··· Data in this exercise

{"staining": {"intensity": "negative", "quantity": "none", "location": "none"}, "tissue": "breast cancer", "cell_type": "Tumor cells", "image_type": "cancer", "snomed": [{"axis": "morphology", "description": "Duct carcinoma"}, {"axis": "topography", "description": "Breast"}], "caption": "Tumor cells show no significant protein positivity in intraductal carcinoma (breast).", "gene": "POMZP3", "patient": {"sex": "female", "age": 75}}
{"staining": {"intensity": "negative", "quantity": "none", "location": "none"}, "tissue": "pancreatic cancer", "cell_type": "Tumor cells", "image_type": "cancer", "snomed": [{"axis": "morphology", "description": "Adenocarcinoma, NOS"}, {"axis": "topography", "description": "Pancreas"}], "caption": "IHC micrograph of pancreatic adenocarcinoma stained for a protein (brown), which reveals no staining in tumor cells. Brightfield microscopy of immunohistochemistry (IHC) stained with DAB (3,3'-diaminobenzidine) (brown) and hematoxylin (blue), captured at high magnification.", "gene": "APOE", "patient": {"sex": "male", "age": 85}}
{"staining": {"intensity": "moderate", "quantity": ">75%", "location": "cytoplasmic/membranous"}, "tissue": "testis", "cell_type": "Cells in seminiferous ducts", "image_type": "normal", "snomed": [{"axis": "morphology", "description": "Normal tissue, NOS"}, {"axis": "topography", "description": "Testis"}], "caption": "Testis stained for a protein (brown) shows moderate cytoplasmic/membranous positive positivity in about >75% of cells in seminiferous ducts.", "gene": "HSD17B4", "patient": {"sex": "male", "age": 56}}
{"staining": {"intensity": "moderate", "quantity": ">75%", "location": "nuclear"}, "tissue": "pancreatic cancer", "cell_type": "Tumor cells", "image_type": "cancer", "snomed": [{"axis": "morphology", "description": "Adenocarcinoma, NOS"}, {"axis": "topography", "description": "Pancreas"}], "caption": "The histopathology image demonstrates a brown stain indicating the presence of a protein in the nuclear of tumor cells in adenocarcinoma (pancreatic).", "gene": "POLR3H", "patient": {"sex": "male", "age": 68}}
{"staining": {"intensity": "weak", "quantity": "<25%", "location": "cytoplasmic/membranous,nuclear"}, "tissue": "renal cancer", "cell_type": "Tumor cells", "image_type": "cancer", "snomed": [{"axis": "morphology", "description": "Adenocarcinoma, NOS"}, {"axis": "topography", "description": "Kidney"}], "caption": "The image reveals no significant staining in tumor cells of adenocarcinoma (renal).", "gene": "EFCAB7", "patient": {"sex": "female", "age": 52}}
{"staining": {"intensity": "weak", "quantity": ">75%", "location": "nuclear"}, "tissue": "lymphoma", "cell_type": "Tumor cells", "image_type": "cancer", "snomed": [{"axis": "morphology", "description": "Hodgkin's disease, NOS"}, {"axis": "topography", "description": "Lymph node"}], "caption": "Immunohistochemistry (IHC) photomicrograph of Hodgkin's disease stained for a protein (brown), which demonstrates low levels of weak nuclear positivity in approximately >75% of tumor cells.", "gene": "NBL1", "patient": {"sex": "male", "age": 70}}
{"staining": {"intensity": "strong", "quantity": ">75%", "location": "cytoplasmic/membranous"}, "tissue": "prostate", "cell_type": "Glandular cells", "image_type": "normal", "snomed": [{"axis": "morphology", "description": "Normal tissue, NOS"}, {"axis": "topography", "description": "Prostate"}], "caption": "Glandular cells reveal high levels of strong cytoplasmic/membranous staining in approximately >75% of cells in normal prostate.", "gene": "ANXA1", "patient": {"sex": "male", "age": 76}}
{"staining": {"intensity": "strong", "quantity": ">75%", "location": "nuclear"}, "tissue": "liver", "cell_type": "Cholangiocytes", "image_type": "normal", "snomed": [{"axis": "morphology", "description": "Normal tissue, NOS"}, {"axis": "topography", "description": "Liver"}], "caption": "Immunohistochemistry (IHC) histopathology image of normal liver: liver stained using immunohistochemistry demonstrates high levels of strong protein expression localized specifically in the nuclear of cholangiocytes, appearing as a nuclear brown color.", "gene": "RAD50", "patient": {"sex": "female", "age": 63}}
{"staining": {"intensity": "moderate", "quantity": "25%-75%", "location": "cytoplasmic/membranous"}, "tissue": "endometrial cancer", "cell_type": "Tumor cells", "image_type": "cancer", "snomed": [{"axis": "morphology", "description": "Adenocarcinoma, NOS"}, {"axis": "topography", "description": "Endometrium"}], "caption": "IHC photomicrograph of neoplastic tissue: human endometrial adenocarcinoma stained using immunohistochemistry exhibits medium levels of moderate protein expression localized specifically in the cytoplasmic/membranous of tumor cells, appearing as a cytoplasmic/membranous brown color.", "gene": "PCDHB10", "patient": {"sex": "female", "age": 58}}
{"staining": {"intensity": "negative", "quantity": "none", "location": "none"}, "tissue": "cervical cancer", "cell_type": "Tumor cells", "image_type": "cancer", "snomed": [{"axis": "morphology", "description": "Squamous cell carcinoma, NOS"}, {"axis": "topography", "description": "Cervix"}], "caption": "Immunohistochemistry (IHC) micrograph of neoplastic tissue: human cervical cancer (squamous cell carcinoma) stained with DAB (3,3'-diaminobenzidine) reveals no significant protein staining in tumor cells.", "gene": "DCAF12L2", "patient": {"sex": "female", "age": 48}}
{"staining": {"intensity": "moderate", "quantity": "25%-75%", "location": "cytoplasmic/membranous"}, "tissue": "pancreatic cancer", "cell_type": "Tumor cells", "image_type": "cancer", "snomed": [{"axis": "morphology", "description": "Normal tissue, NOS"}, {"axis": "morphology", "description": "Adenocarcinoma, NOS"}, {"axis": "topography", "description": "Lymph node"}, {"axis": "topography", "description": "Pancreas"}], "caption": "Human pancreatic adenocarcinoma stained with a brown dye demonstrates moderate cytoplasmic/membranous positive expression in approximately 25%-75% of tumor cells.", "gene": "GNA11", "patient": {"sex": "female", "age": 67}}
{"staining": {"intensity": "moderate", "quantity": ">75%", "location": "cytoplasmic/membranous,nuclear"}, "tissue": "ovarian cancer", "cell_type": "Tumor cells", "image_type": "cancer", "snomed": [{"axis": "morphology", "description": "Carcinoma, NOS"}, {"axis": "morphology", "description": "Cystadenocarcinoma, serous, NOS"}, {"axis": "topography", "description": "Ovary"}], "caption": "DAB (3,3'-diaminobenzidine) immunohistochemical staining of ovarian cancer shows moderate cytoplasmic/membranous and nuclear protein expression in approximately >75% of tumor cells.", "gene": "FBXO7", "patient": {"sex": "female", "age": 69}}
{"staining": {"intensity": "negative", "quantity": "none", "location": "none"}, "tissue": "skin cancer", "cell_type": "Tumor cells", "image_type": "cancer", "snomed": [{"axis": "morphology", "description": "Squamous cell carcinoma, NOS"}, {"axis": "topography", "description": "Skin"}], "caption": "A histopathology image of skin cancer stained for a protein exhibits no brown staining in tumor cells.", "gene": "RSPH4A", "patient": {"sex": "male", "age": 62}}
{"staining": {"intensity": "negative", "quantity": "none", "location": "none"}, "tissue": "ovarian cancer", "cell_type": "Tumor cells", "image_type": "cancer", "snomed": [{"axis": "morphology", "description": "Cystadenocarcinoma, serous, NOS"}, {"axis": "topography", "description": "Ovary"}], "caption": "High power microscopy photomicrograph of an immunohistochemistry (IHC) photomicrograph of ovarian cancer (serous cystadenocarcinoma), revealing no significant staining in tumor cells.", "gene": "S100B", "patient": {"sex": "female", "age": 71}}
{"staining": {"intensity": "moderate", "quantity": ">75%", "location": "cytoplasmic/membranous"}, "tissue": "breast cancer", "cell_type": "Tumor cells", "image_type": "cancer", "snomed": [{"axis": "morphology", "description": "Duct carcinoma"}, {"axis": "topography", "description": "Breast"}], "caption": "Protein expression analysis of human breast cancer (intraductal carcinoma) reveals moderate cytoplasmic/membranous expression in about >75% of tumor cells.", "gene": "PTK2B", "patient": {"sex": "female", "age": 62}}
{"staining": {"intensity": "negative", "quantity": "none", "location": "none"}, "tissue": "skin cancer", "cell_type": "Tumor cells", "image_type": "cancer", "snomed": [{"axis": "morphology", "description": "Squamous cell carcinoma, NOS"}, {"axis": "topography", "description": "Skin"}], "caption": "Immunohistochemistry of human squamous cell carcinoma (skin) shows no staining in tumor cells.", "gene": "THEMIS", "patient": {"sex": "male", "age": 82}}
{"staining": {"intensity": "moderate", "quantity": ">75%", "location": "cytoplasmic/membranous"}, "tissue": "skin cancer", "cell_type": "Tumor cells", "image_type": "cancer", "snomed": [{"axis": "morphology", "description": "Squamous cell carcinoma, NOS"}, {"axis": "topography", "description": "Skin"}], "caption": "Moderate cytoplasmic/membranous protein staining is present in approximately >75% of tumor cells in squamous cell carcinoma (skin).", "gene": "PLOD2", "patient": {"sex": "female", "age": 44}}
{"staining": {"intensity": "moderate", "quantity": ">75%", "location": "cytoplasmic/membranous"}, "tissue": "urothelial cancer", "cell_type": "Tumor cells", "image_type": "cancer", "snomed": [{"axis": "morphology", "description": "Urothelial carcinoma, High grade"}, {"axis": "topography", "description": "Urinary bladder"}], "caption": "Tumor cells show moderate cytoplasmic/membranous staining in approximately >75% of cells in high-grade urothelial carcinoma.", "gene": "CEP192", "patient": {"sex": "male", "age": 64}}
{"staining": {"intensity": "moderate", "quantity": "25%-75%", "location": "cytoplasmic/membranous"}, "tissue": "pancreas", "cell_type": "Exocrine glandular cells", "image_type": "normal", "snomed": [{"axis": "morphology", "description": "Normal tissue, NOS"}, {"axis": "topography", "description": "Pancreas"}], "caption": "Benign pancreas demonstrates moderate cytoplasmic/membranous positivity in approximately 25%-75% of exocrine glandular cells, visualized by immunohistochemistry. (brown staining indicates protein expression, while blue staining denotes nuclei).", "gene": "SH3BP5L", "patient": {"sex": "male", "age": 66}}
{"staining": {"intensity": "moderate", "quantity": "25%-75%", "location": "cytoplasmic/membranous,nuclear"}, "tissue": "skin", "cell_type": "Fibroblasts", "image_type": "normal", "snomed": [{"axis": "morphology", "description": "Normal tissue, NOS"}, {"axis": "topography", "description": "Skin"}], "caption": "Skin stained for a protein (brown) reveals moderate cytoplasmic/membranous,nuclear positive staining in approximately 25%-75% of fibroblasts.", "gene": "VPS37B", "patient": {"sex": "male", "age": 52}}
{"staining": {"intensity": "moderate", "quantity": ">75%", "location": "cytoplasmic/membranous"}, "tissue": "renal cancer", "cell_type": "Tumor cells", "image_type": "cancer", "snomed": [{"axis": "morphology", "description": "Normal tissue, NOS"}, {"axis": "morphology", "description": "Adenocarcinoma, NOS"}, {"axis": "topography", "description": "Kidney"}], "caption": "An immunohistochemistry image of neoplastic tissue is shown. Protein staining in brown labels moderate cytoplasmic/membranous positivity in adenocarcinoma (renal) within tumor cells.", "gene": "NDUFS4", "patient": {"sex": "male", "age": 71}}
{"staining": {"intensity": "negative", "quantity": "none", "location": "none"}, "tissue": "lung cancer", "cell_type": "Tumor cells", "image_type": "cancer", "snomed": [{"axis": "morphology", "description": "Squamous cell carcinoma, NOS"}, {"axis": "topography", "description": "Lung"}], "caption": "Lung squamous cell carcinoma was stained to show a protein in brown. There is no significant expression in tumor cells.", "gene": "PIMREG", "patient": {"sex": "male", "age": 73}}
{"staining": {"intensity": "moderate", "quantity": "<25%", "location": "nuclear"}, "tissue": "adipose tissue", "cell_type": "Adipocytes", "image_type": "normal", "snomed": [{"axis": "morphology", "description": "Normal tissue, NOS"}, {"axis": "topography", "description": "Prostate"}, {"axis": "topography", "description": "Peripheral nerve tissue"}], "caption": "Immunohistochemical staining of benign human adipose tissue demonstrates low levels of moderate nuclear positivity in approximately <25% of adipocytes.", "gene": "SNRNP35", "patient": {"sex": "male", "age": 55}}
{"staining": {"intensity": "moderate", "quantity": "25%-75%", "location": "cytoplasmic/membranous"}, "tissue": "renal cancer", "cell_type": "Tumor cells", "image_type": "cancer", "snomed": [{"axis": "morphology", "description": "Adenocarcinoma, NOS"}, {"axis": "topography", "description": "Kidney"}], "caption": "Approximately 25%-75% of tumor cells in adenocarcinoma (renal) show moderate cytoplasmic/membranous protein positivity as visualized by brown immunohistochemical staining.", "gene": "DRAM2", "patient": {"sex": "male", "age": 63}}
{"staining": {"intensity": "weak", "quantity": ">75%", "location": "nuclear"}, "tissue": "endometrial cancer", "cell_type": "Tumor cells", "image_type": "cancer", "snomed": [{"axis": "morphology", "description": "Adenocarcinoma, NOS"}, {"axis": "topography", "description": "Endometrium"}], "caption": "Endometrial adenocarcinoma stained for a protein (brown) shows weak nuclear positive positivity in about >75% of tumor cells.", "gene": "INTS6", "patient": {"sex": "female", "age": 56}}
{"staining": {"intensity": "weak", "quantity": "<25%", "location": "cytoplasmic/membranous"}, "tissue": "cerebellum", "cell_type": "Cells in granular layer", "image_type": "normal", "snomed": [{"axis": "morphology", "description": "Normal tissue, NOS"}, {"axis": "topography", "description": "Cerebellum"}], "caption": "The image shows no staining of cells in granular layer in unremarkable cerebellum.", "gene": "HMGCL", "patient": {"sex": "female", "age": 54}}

······

- **Problem**
The lines above, from the start of the records through the one containing "micrograph of pancreatic", are to be printed exactly, and nothing else is to be included.

- **Your response**
{"staining": {"intensity": "negative", "quantity": "none", "location": "none"}, "tissue": "breast cancer", "cell_type": "Tumor cells", "image_type": "cancer", "snomed": [{"axis": "morphology", "description": "Duct carcinoma"}, {"axis": "topography", "description": "Breast"}], "caption": "Tumor cells show no significant protein positivity in intraductal carcinoma (breast).", "gene": "POMZP3", "patient": {"sex": "female", "age": 75}}
{"staining": {"intensity": "negative", "quantity": "none", "location": "none"}, "tissue": "pancreatic cancer", "cell_type": "Tumor cells", "image_type": "cancer", "snomed": [{"axis": "morphology", "description": "Adenocarcinoma, NOS"}, {"axis": "topography", "description": "Pancreas"}], "caption": "IHC micrograph of pancreatic adenocarcinoma stained for a protein (brown), which reveals no staining in tumor cells. Brightfield microscopy of immunohistochemistry (IHC) stained with DAB (3,3'-diaminobenzidine) (brown) and hematoxylin (blue), captured at high magnification.", "gene": "APOE", "patient": {"sex": "male", "age": 85}}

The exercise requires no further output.